*Problem to work on*. The court case page below gives the case several citations in a row under its title. List each of them.

Segment Start: Study text

Otis HIGGINS, Plaintiff-Appellant, v. GATES RUBBER COMPANY, Defendant-Appellee

578 F.2d 281, 17 Fair Empl. Prac. Cas. (BNA) 1077, 1978 U.S. App. LEXIS 10698, 17 Empl. Prac. Dec. (CCH) 8378
CourtCourt of Appeals for the Tenth Circuit
DecidedJune 15, 1978
Docket76-1847
StatusPublished
Cited by17 cases

This text of 578 F.2d 281 (Otis HIGGINS, Plaintiff-Appellant, v. GATES RUBBER COMPANY, Defendant-Appellee) is published on Counsel Stack Legal Research, covering Court of Appeals for the Tenth Circuit primary law. Counsel Stack provides free access to over 12 million legal documents including statutes, case law, regulations, and constitutions.

Bluebook
Otis HIGGINS, Plaintiff-Appellant, v. GATES RUBBER COMPANY, Defendant-Appellee, 578 F.2d 281, 17 Fair Empl. Prac. Cas. (BNA) 1077, 1978 U.S. App. LEXIS 10698, 17 Empl. Prac. Dec. (CCH) 8378 (10th Cir. 1978).

Opinion

McKAY, Circuit Judge.

Segment End: Study text
Segment Start: Available data

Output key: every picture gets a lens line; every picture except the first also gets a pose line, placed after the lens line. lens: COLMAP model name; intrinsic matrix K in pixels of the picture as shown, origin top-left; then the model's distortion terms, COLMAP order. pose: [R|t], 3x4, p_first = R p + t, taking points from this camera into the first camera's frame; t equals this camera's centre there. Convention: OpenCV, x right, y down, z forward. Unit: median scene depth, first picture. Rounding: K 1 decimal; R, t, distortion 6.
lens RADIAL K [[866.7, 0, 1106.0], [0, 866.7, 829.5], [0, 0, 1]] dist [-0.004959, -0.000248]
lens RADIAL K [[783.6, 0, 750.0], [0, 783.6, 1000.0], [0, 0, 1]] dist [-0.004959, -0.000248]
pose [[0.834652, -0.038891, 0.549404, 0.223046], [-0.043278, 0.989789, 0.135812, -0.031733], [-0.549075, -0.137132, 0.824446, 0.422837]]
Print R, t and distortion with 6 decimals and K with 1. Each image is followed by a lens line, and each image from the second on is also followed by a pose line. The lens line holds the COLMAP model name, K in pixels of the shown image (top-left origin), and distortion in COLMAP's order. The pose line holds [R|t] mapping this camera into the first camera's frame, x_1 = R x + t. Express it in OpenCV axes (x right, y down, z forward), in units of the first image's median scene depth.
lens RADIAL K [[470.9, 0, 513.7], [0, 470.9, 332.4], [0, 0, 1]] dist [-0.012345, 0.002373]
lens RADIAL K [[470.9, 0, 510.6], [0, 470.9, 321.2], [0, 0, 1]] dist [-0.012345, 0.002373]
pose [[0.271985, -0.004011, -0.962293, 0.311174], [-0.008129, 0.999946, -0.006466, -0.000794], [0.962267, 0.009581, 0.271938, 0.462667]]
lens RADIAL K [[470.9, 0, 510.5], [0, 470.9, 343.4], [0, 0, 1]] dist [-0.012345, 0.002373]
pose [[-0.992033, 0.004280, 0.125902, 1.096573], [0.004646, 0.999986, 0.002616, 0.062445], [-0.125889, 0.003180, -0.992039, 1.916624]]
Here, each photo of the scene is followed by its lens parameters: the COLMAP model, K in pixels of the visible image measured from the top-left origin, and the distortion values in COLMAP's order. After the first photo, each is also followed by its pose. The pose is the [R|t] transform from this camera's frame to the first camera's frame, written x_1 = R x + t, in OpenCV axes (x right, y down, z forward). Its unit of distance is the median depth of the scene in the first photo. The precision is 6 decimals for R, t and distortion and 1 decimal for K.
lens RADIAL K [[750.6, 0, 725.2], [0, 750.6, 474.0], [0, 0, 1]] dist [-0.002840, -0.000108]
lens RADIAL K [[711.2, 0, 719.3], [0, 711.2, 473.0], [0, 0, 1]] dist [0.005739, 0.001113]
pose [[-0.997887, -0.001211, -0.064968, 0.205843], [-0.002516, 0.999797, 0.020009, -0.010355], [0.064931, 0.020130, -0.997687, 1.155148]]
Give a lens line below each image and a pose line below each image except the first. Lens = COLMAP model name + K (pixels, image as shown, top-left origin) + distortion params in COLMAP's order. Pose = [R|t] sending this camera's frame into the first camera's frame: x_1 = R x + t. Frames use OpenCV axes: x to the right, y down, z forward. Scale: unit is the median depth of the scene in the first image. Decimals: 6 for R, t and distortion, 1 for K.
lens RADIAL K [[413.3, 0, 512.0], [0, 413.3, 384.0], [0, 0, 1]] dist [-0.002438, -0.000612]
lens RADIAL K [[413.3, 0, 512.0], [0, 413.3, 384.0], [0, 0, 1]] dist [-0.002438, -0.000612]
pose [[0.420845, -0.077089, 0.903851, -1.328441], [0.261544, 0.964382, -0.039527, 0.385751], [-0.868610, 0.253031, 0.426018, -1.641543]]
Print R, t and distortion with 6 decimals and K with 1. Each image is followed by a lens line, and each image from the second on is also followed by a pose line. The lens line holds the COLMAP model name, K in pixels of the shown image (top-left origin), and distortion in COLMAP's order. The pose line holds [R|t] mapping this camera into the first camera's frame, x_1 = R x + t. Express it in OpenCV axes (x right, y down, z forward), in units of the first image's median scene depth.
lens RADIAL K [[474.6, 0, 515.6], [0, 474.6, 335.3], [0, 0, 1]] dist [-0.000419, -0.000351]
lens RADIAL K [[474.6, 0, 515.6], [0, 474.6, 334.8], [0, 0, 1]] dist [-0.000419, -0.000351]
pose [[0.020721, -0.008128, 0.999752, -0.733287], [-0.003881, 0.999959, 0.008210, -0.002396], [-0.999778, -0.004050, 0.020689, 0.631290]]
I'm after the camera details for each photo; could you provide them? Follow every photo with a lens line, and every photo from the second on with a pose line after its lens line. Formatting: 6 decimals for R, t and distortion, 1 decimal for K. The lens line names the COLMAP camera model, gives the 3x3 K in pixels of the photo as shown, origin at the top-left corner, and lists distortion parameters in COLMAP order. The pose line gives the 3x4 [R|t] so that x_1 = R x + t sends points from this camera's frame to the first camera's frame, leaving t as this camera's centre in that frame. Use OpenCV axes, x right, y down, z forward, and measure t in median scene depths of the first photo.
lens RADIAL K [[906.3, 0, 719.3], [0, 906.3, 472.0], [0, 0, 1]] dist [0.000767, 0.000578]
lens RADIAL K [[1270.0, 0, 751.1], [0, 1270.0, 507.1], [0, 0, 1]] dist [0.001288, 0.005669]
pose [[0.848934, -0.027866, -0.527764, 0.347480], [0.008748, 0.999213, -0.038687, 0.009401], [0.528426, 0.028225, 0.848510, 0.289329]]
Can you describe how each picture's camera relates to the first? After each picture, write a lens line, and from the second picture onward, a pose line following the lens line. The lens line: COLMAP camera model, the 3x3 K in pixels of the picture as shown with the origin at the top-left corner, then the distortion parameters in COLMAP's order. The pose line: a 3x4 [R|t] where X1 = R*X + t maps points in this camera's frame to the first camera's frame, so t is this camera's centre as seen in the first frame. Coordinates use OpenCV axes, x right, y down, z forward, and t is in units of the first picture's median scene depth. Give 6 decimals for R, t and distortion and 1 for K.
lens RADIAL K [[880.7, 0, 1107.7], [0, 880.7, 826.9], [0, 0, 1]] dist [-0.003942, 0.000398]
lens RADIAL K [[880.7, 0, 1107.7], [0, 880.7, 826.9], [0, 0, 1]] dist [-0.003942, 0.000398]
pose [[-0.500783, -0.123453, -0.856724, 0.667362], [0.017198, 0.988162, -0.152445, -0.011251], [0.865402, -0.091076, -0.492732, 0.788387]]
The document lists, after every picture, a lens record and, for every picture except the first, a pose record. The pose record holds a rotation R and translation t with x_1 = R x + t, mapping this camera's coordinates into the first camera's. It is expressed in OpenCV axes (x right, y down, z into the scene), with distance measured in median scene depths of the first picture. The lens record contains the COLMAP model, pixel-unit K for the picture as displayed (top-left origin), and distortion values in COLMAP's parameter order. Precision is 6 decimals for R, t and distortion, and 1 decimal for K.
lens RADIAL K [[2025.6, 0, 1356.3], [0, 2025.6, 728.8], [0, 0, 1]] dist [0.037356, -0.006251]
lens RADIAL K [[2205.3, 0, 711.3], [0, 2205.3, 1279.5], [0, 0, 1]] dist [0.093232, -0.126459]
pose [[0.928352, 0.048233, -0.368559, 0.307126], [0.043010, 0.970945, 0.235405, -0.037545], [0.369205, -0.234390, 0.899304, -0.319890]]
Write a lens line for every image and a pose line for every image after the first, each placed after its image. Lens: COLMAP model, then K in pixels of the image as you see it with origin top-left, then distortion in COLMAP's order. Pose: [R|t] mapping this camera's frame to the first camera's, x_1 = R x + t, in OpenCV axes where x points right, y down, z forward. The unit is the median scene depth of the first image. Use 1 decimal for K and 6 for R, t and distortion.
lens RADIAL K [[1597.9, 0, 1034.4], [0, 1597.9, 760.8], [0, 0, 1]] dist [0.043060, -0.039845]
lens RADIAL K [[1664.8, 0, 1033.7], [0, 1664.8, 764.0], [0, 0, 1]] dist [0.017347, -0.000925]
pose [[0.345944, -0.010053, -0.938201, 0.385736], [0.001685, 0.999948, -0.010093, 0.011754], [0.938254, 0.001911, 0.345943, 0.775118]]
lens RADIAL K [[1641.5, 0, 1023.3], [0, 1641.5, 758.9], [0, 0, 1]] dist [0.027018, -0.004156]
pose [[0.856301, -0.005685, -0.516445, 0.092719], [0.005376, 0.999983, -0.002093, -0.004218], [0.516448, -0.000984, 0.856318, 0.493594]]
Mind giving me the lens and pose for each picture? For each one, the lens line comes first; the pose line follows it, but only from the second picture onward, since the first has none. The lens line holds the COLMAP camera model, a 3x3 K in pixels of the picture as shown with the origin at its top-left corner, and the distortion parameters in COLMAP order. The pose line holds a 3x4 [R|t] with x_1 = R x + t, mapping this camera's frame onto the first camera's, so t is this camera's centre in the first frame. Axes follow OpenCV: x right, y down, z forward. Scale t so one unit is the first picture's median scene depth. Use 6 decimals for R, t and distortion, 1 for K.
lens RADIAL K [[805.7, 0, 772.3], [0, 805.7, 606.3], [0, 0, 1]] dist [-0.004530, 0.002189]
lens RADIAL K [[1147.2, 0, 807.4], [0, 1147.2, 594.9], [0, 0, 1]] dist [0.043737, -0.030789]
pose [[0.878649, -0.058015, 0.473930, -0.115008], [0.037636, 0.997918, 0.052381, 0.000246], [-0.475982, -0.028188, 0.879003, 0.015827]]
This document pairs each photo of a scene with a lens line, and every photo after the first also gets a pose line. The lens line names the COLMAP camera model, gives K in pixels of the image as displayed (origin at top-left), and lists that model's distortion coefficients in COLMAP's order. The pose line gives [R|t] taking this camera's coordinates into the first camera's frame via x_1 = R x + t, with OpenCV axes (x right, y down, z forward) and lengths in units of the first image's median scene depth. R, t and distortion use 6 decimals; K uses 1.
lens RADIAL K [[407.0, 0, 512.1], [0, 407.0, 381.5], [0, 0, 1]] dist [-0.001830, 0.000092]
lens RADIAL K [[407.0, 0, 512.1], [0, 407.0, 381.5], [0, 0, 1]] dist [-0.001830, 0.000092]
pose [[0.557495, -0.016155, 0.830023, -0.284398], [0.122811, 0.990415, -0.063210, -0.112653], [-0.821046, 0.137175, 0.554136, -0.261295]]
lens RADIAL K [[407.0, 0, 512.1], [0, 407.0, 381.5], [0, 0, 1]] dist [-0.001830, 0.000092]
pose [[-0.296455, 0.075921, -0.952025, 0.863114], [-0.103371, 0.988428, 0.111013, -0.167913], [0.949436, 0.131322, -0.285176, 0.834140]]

Segment End: Available data

*Answer to this problem*.
578 F.2d 281
17 Fair Empl. Prac. Cas. (BNA) 1077
1978 U.S. App. LEXIS 10698
17 Empl. Prac. Dec. (CCH) 8378